RX Vega 56 Hybrid Mod & (Half-Working) 242% Power Offset
Posted on August 18, 2017
As exciting as it is to see “+242% power offset” in overclocking tools, it’s equally deflating to see that offset only partly work. It does, though, and so we’ve minimally managed to increase our overclocking headroom from the stock +50% offset. The liquid cooler helps, considering we attached a 360mm radiator, two Corsair 120mm maglev fans, a Noctua NF-F12 fan, and a fourth fan for VRM cooling. Individual heatsinks were also added to hotter VRM components, leaving two sets unsinked, but cooled heavily with direct airflow.
This mod is our coolest-running hybrid mod yet, with large thanks to the 360mm radiator. There’s reason for that, too – we’re now able to push peak power of about 370-380W through the card, up from our previous limitation of ~308W. We were gunning for 400W, but it’s just not happening right now. We’re still working on BIOS mods and powerplay table mods.

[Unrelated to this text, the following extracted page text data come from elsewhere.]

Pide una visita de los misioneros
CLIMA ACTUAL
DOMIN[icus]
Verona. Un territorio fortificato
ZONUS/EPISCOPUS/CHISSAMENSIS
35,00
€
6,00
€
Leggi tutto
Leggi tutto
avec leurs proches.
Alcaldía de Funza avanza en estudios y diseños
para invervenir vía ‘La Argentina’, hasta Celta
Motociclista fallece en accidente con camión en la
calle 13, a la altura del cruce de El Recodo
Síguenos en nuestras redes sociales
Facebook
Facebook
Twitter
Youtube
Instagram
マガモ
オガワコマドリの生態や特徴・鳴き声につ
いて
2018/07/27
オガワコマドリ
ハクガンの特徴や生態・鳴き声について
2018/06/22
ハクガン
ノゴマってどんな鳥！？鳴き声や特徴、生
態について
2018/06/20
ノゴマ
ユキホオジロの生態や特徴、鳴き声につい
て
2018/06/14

In the least, then, our “242% offset” has managed to get us another 70W of power to the core, which is enough to push the clock into competition with V64 overclocks.
We’re presently in the midst of researching clock reporting errors with Vega monitoring software, as they’re limiting our ability to adequately list overclock successes and failures. There’s a threshold at which overclocking seems to just stop working, but the card will report whatever frequency the user has set – it’s just not actually achieving that frequency. That’s a separate content piece, though.
In the meantime, it looks like the registry mod managed to get us some extra power. As we’re finalizing this part of the content, the card is presently sitting under load with FET thermals below 45C and GPU thermals well under control – though AMD’s GPU diode temperature reporting does seem a bit off, too, as it will report below ambient when idle and with liquid (clearly impossible, in this case).